# Surge map?



## TimInOhio (Mar 20, 2020)

I live roughly equidistant from 4 much bigger metropolitan areas that are much more likely to see surges than my "home" area. I've never seen any surge on the map for any of these areas. SHOULD I be able to scroll/zoom to an area and see if a surge is happening? Or does it only show in your home city? Thanks.


----------



## Uberguyken (May 10, 2020)

TimInOhio said:


> I live roughly equidistant from 4 much bigger metropolitan areas that are much more likely to see surges than my "home" area. I've never seen any surge on the map for any of these areas. SHOULD I be able to scroll/zoom to an area and see if a surge is happening? Or does it only show in your home city? Thanks.

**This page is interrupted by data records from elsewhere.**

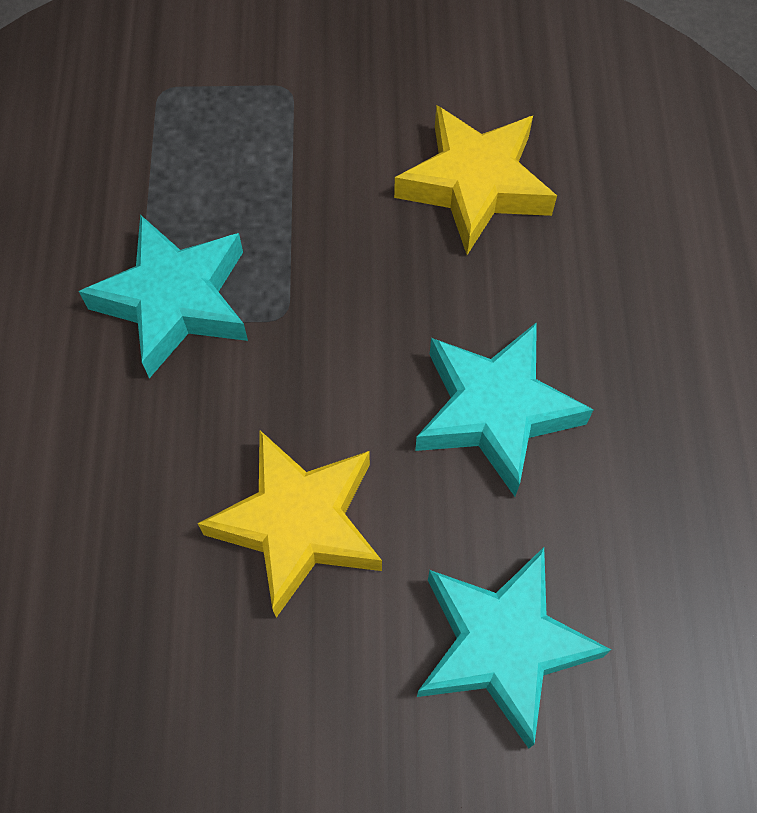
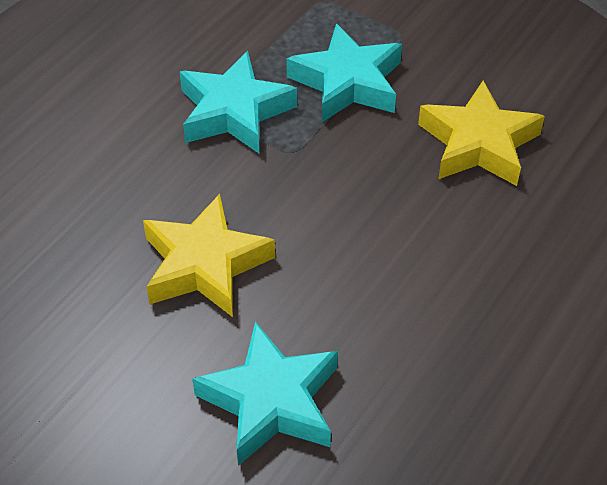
camera: 35 degrees right, 15 degrees down
turquoise star [415,322,594,497] -> turquoise star moved to [287,23,402,122]

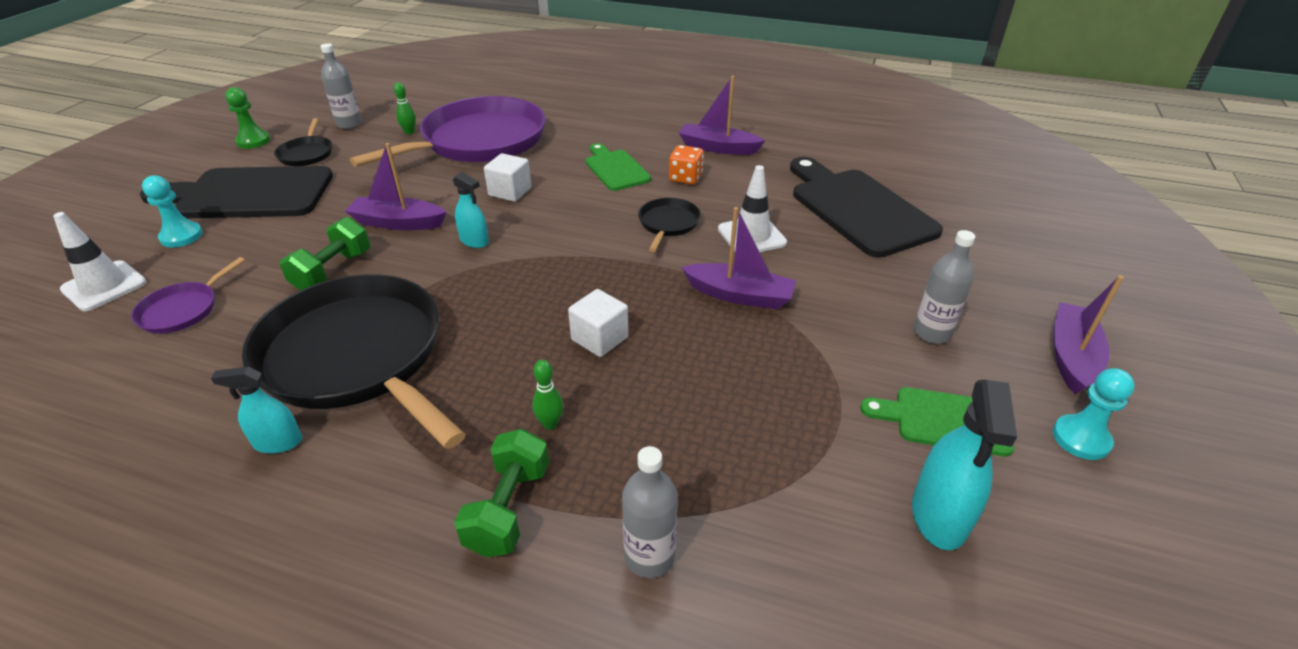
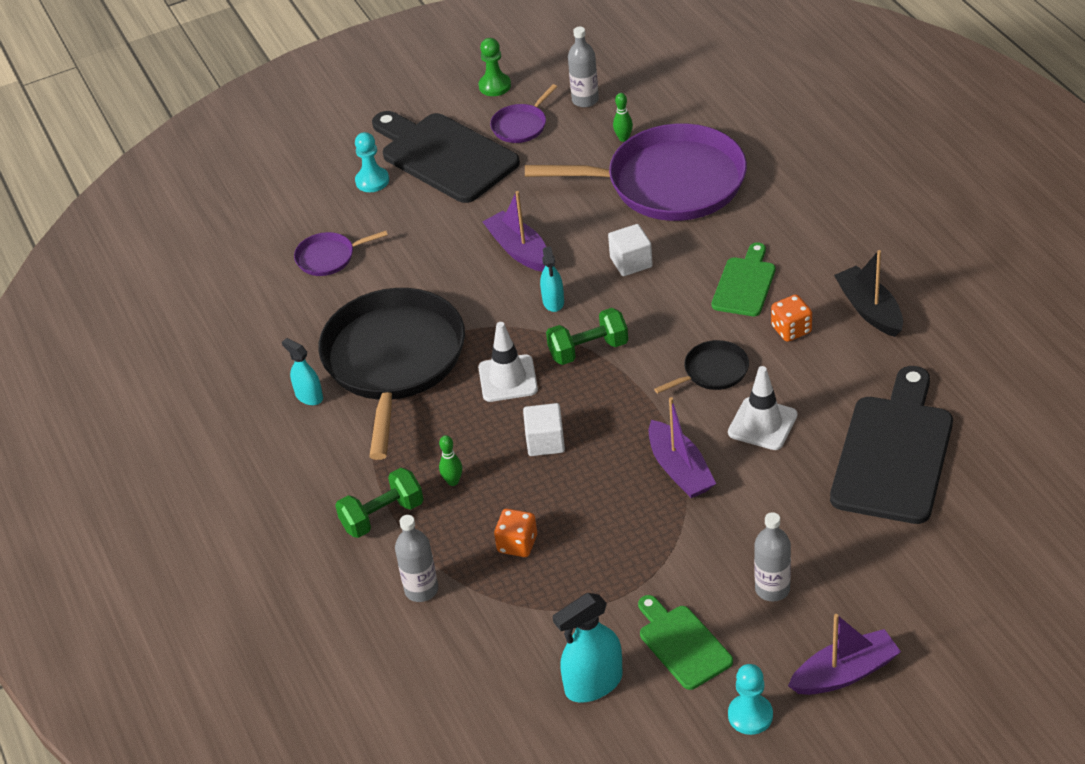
camera: 50 degrees right, 5 degrees up
white traffic cone [53,212,147,311] -> white traffic cone moved to [478,322,538,402]
black pan [274,118,332,166] -> purple pan [490,84,557,143]
green dumbbell [280,217,370,290] -> green dumbbell moved to [546,308,628,365]
purple boat [679,76,765,155] -> black boat [834,250,903,337]
none -> orange dice [494,509,537,557]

I've never been able to see the surge heat map when far away from home like on a long drive return I wanted to see where it was hot.... No surge showed up till I got close to the city physically.... Zooming in didn't change anything for me till I was 15-20 miles out


----------



## TimInOhio (Mar 20, 2020)

Uberguyken said:


> I've never been able to see the surge heat map when far away from home like on a long drive return I wanted to see where it was hot.... No surge showed up till I got close to the city physically.... Zooming in didn't change anything for me till I was 15-20 miles out


OK, thanks.


----------



## rondog2400 (Jul 28, 2019)

TimInOhio said:


> I live roughly equidistant from 4 much bigger metropolitan areas that are much more likely to see surges than my "home" area. I've never seen any surge on the map for any of these areas. SHOULD I be able to scroll/zoom to an area and see if a surge is happening? Or does it only show in your home city? Thanks.

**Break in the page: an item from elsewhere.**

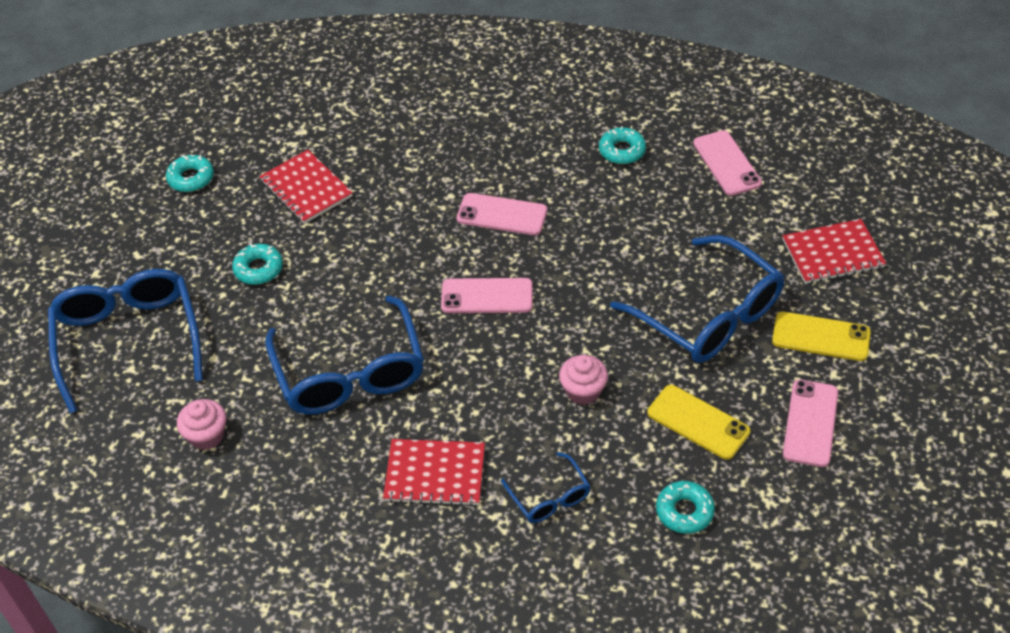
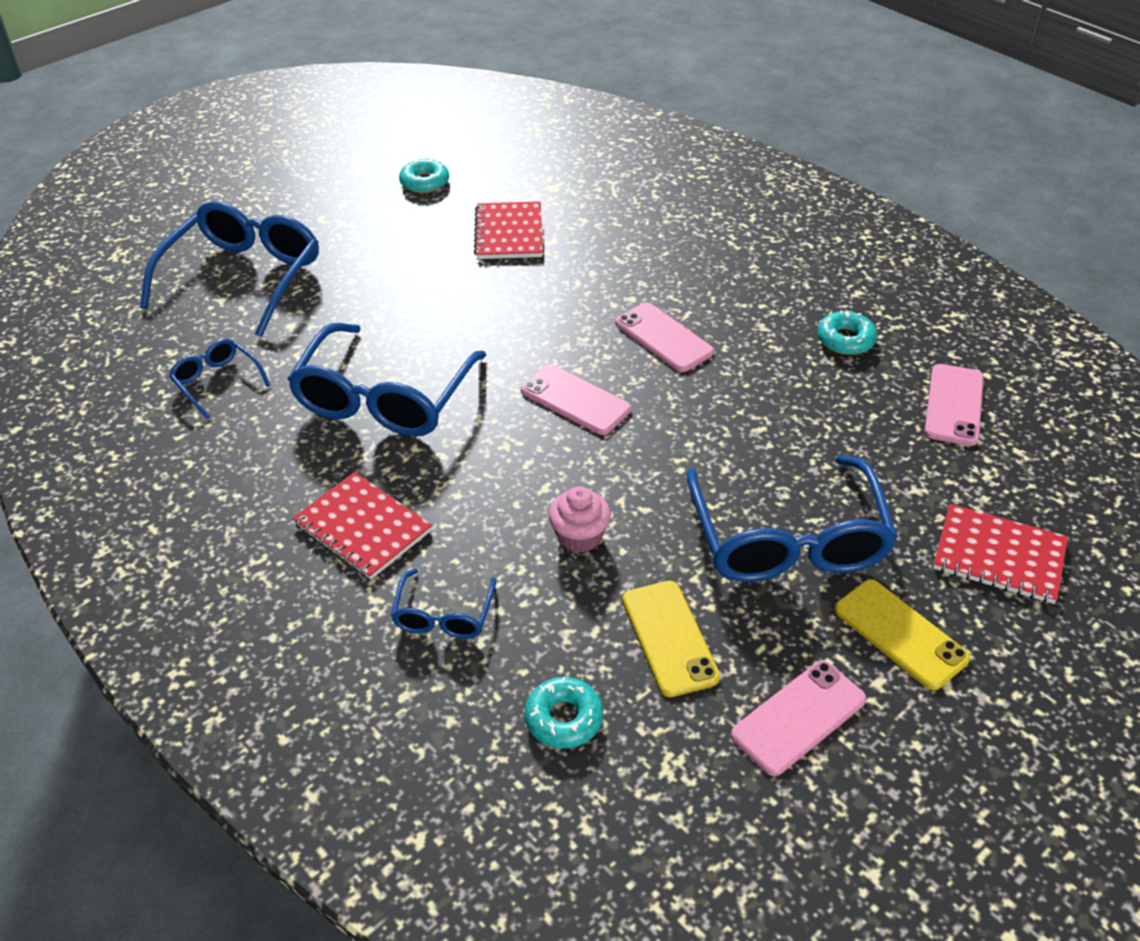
camera: 35 degrees right, 5 degrees down
pink cupcake [177,399,226,450] -> blue glasses [169,339,270,419]
turquoise donut [232,244,283,285] -> none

I see surge no matter where im at lol.. it was huge last night , i did only 7 trips in 3 hrs but made $137.00! Not to shabby , last week same thing 14kon line hrs and over $450.00


----------



## FLKeys (Dec 27, 2018)

I can only see surge for the market I am in. I can also only see airport wait times from the market I am in.

When I cross market lines the map updates to that markets surge maps and shows that markets airports.


----------



## Ssgcraig (Jul 8, 2015)

TimInOhio said:


> I live roughly equidistant from 4 much bigger metropolitan areas that are much more likely to see surges than my "home" area. I've never seen any surge on the map for any of these areas. SHOULD I be able to scroll/zoom to an area and see if a surge is happening? Or does it only show in your home city? Thanks.


I am 35 miles away from Boston and I can see surge there. When there are football games, I can see the surge 60 miles to the stadium. Your state may be like mine, they can't have surge during a state of emergency. Once I go into NH, I can't see any surge in MA, same for when I am in MA, can't see it in NH.


----------



## Pinkpigpete (Jun 28, 2020)

I can see my surge up to about 30 miles away... Afterwards the next metropolitan area comes in in every direction.


----------